FARMING INDEPENDENT – 11 OCTOBER 2016
A High Court action against the Department of Agriculture alleging that penalties imposed on farmers under the Single Farm Payments system were “inequitable, unjust and unfair” is being lodged this week.
The action is being led by a group of farmers in West Cork who formed the Disadvantaged Farmers Action Group to challenge penalties of up to 100pc applied to their Single Farm Payments. They claim that “unfair procedures and penalties” were imposed on the land owners following review of their land area.
The decision to proceed with the service of plenary summons against the Department of Agriculture in the action was taken following a meeting between the action group and their legal advisors on Friday.
Six farmers are being named in the action. Four are based in Cork, one in Kerry and one in Tipperary.

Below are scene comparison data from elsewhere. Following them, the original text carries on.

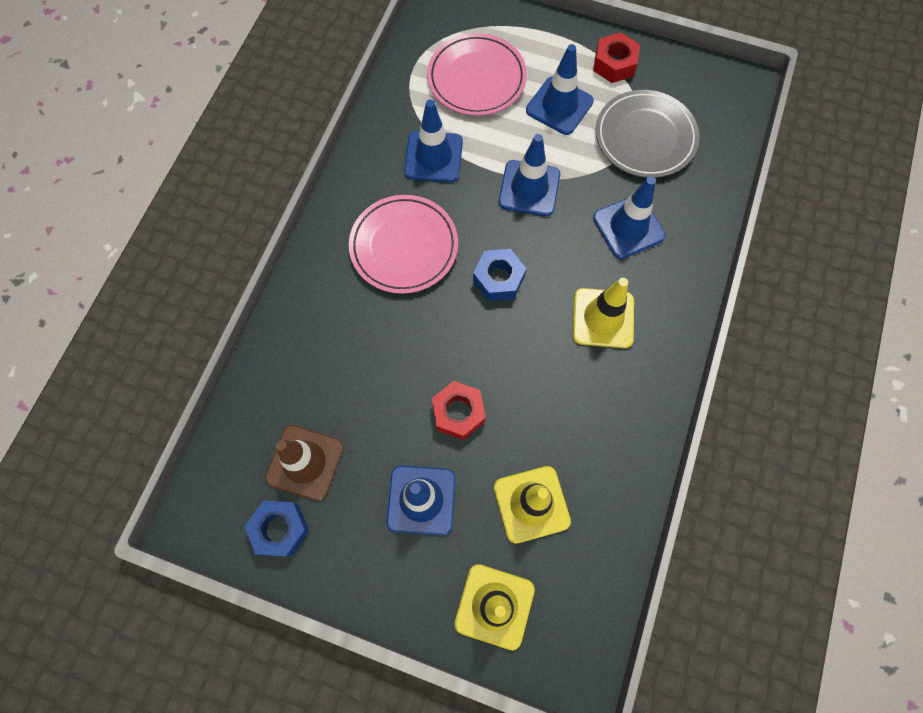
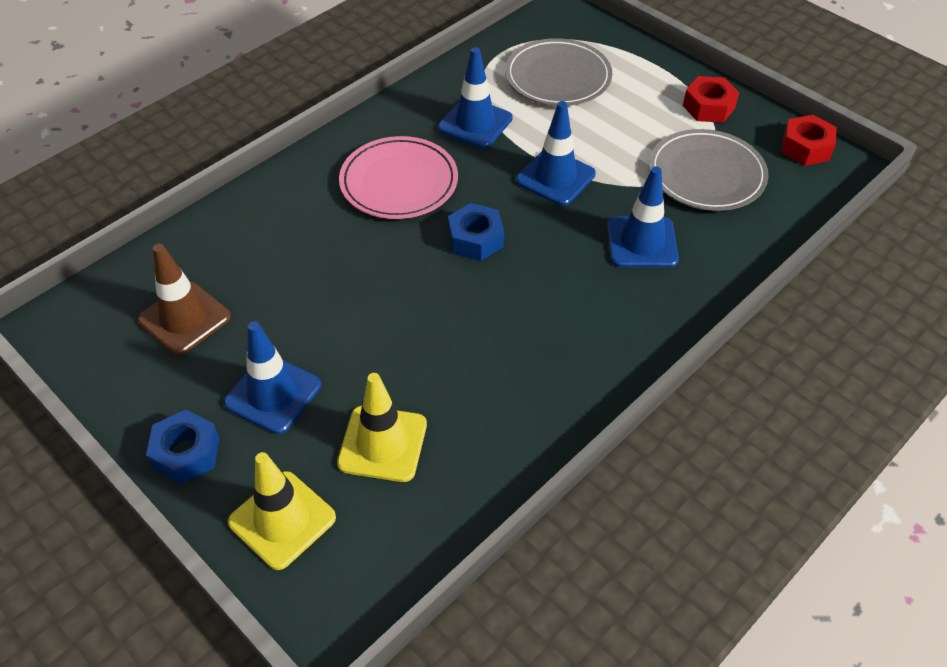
camera: 25 degrees right, 20 degrees down
blue nut [244,501,309,557] -> blue nut moved to [146,410,219,484]
pink plate [427,33,527,116] -> grey plate [505,38,612,106]
red nut [432,381,486,440] -> red nut moved to [781,115,837,166]
blue traffic cone [526,44,594,135] -> none
yellow traffic cone [573,278,634,348] -> none

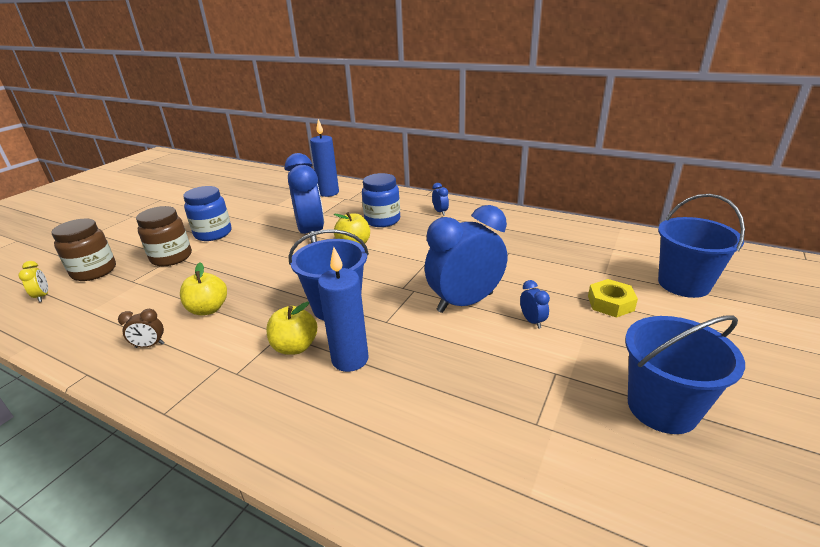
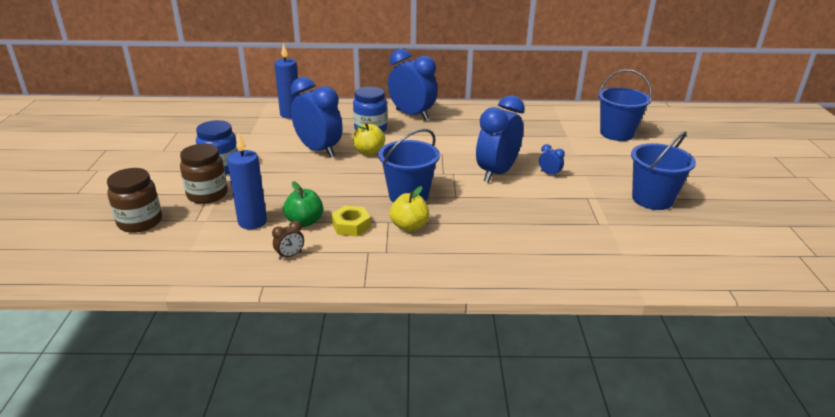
camera: 30 degrees left, 0 degrees up
yellow clock [18,261,48,302] -> none
yellow apple [180,262,227,315] -> green apple [283,181,323,227]
blue candle [318,247,369,372] -> blue candle moved to [227,133,267,229]
blue clock [432,183,449,216] -> blue clock [388,49,438,120], size x2.49
yellow nut [588,279,638,318] -> yellow nut moved to [331,206,371,236]

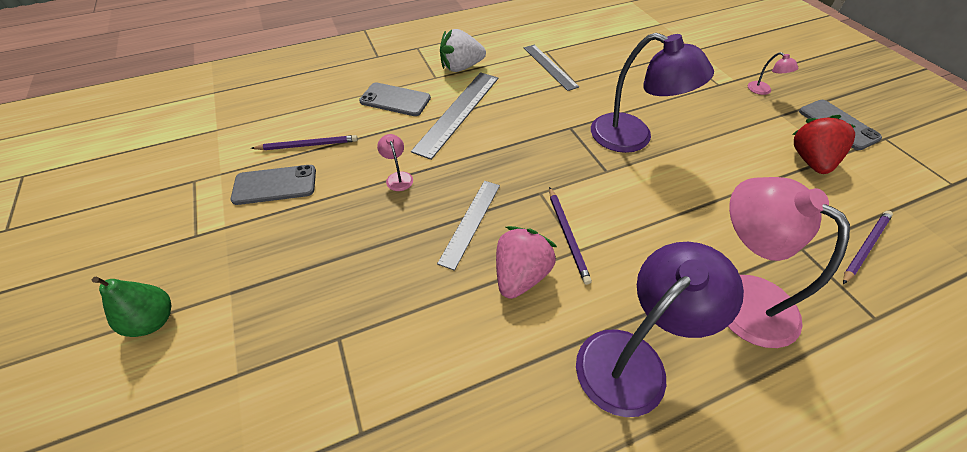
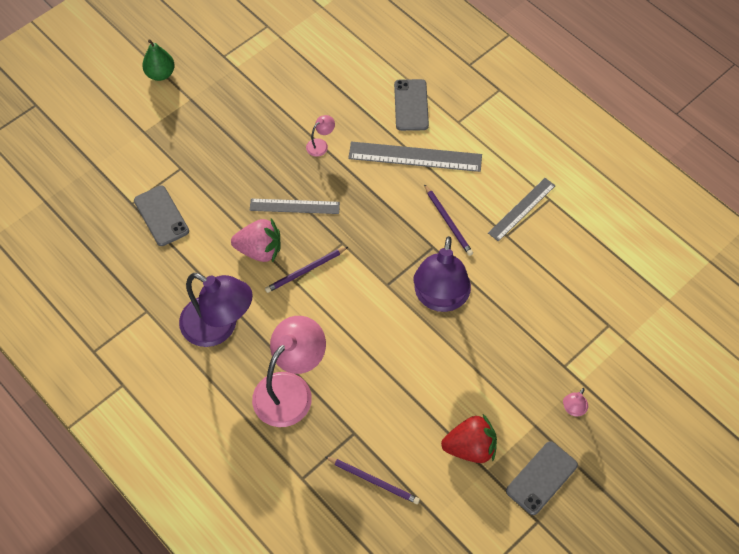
camera: 70 degrees right, 10 degrees up
grey phone [231,165,316,205] -> grey phone moved to [134,186,189,246]
purple pencil [251,135,358,150] -> purple pencil moved to [424,184,473,256]
white strawberry [440,29,486,72] -> none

However, the group have compiled detailed files on scores of farmers in similar situations throughout the country who lost most or all of their entitlements to the SFP.
Dermot Kelleher, chairman of the Disadvantaged Farmers Action Group, told Farming Independent yesterday: “We are being supported by over 7,000 farmers who are unhappy with the way they were treated in the review (of the area base under SFP) and over €100,000 has been contributed for a contingency fund to initiate the legal action. The support is coming from farmers from West Cork to Donegal, some of whom lost 100pc of their payments because the Department of Agriculture claimed that their land was ineligible. They claimed their land was worthless, but the farms carry the same stocking levels as the base years for the SFP.”
The action is being supported by the ICSA, of which Mr Kelleher is West Cork chairman and chairman of the ICSA Suckler Committee.
He described the scale of penalties imposed on thousands of farmers in the south west, following the LPIS (Land Parcel Identification System) review, as “particularly savage” and “unfair and totally unjustified”.
He said 270 farmers in West Cork and Kerry had lost their entire entitlement for alleged infringement of the scheme conditions arising from the review.
“If the Department found a 20pc discrepancy in the land area claimed, that farmer lost 100pc of his payment but the information available to the farmer from the Department of Agriculture on the definition of eligible land was completely inadequate,” he said.
Nationally, more than 10,000 farmers appealed the penalties imposed as an outcome of the review, which they claimed was a bid by the Department of Agriculture to recoup the penalty of €180m which the EU initially imposed for discrepancies in eligibility of land area on which payment had been claimed and paid.